Tonic dopaminergic suppression of plasma aldosterone.

To investigate the interaction between dopamine and aldosterone in man, either the dopamine antagonist, metoclopramide [methoxy-2-chloro-5-procainamide (M)], or a placebo was given by an iv bolus in a random, double blind fashion to nine supine volunteers on a hospital diet (mean urinary sodium excretion, 135 +/- 17 vs. 145 +/- 26 meq/24 h; P = NS). After M (10 mg), plasma aldosterone (PA) rose from 6.4 +/- 1.1 to 14.0 +/- 2.2 (SEM) ng/dl (P less than 0.01) within 15 min. PRA, potassium, and cortisol were unchanged. PRL increased 10-fold, but individual increments in PA and PRL did not correlate significantly.

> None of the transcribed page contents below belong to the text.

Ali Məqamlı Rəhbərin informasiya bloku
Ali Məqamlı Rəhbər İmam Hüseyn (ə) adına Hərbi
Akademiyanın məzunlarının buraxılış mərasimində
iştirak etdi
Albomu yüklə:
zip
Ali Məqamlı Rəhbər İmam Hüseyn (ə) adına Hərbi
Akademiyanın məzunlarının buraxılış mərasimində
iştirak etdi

Oral M (10 mg) produced a rise in PA in only two of five volunteers. To determine whether the increase in PA was due to the dopamine antagonist properties of M, the iv study was repeated in four of the volunteers during an ongoing dopamine infusion. The integrated incremental change in PA during the hour after M administration was markedly blunted (399 +/- 56 vs. 69 +/- 32 ng/dl.min; P less than 0.05), and the PRL response was totally abolished. Assuming no major effects of M on the MCR of aldosterone, these data suggest a tonic inhibitory influence of dopamine on aldosterone secretion.